I’m still generally dissatisfied with my 80 GB iPod classic though. Albums from Mississippi Fred McDowell and Robert Johnson that play fine on my computer still skip on the iPod, which is highly annoying since I downloaded both of them from legit online sources and have no CD to re-rip them from. An MP3 repair utility fixed some of the Fred but none of the Rob. This is some of my favorite reading/writing music and is therefore doubly lamentable.

Current Mood: Okay |

GTA 4, Productivity 0

Filed under: General, Reading, School, Teaching, Travel — Trent @ 3:35 pm

Vacation is zipping past but I’m making the most of it… or maybe the least of it would be more accurate. I’d planned to use this time to get ahead on reading and to do some writing, which is still the plan, but I’ve found the most miraculous thing: Grand Theft Auto 4’s online multiplayer mode. Holy cow, finally something that makes me want to subscribe to Xbox Live.

I’m using my dad’s free Xbox Live account he got when he purchased the console, and I’d been helping him and Amy through the beginning missions of GTA 4. Now it’s turned into a fight, where all of us take turns slowly walking past the den doorway, seeing if the Xbox is free. Amy’s a seasoned GTA player having beat Vice City back on the PlayStation 2, but my pop is having… let’s call them “challenges” with some of the basics—primarily walking and driving, but let’s not get into aiming the gun or running from the cops.

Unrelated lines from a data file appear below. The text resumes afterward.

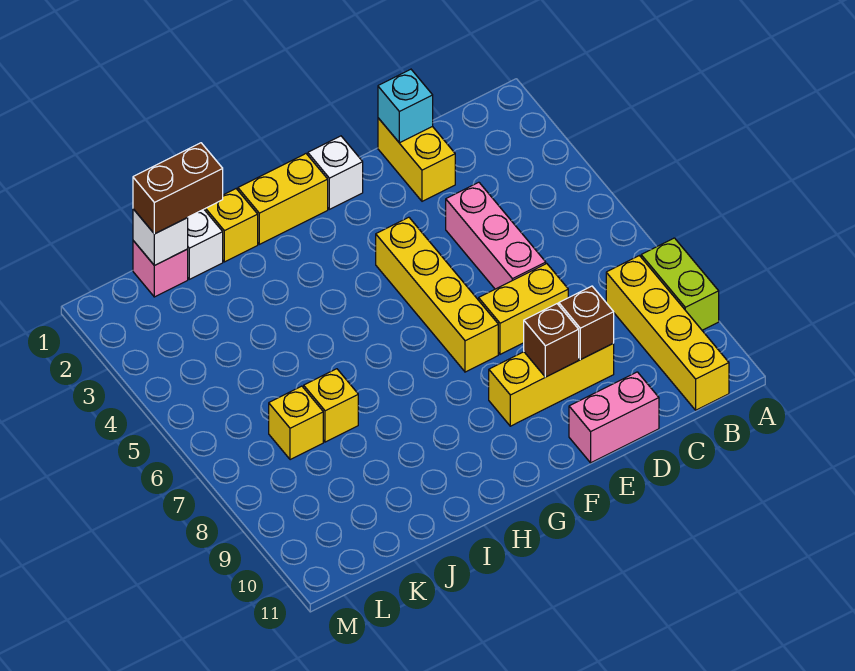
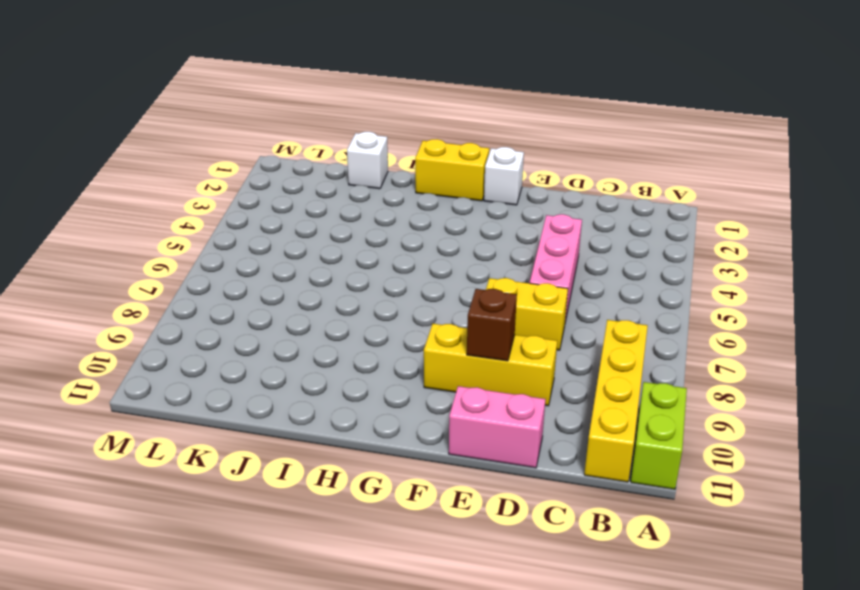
lime 1x2 brick [631,382,687,489] -> lime 1x2 brick moved to [641,238,719,330]
none -> yellow 1x2 brick [378,118,455,201]
none -> yellow 1x4 brick [376,217,498,372]
none -> yellow 1x1 brick [204,189,258,262]

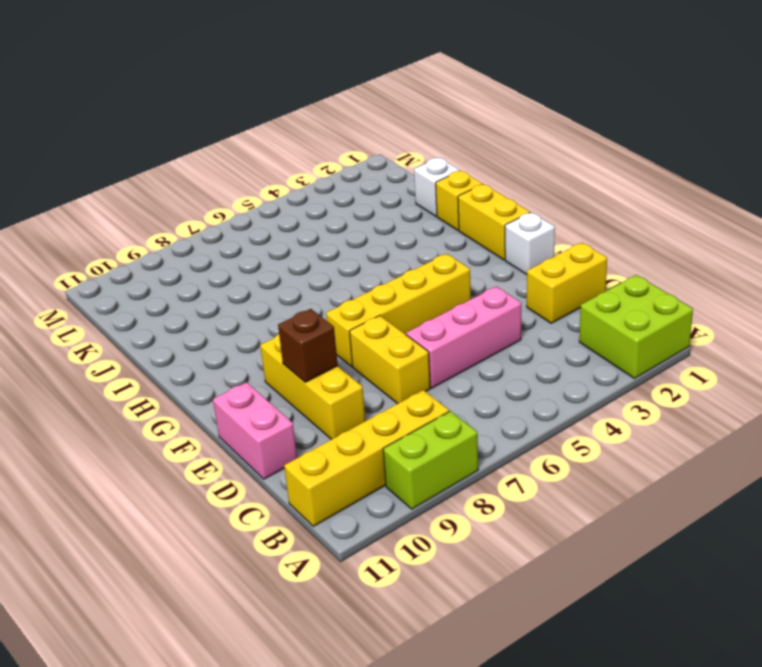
lime 2x2 brick [579,275,693,378] -> none
none -> yellow 1x1 brick [304,369,358,442]
none -> pink 1x1 brick [133,241,188,297]
none -> yellow 1x1 brick [269,386,323,460]

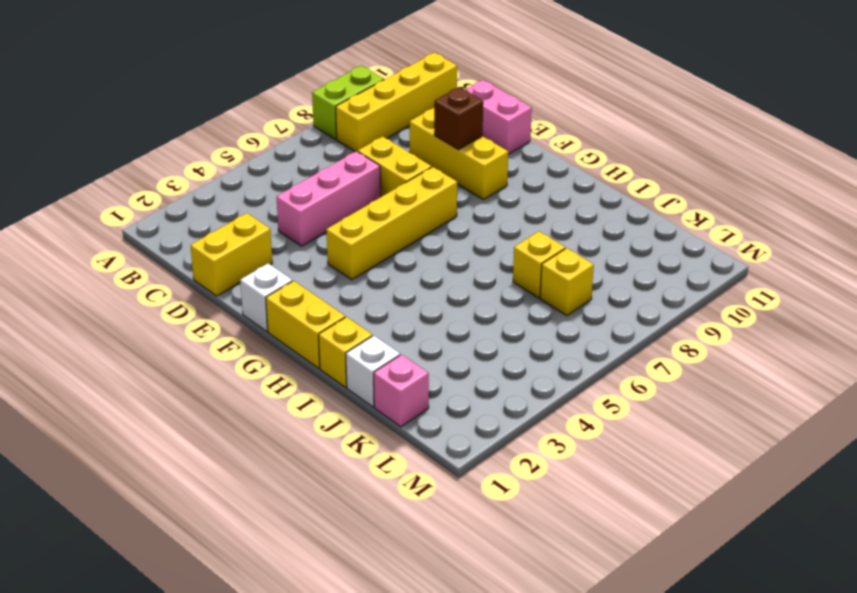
none -> cyan 1x1 brick [378,69,433,143]
none -> brown 1x1 brick [559,286,614,360]
none -> white 1x1 brick [133,209,188,266]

I’ve done a little reading, getting about 50 pages deep into Toni Morrison’s Song of Solomon and another 50 pages into Magic Realism: The Remystification of Narrative. Compared to running over a complete stranger with a bus or nuking them with a rocket launcher, reading feels like work.


More importantly I’ve been figuring out my teaching plan for the upcoming semester. I’m planning on using Jeffrey Ford’s excellent short story “The Honeyed Knot” as part of the curriculum. Last semester, students read “What You Know” by Peter Ho Davies, which is also a semi-autobiographical work of fiction whose protagonist is a writing instructor, and both deal with the mysterious process of writing. I need to rewrite the lessons (students who failed 101 in the fall generally take it again in the spring and therefore need new materials) but I think students will find that Ford’s story holds up under multiple rereads, as that’s what this part of the assignment sequence is after.


We head back over the weekend. Not looking forward to resuming our regular programming.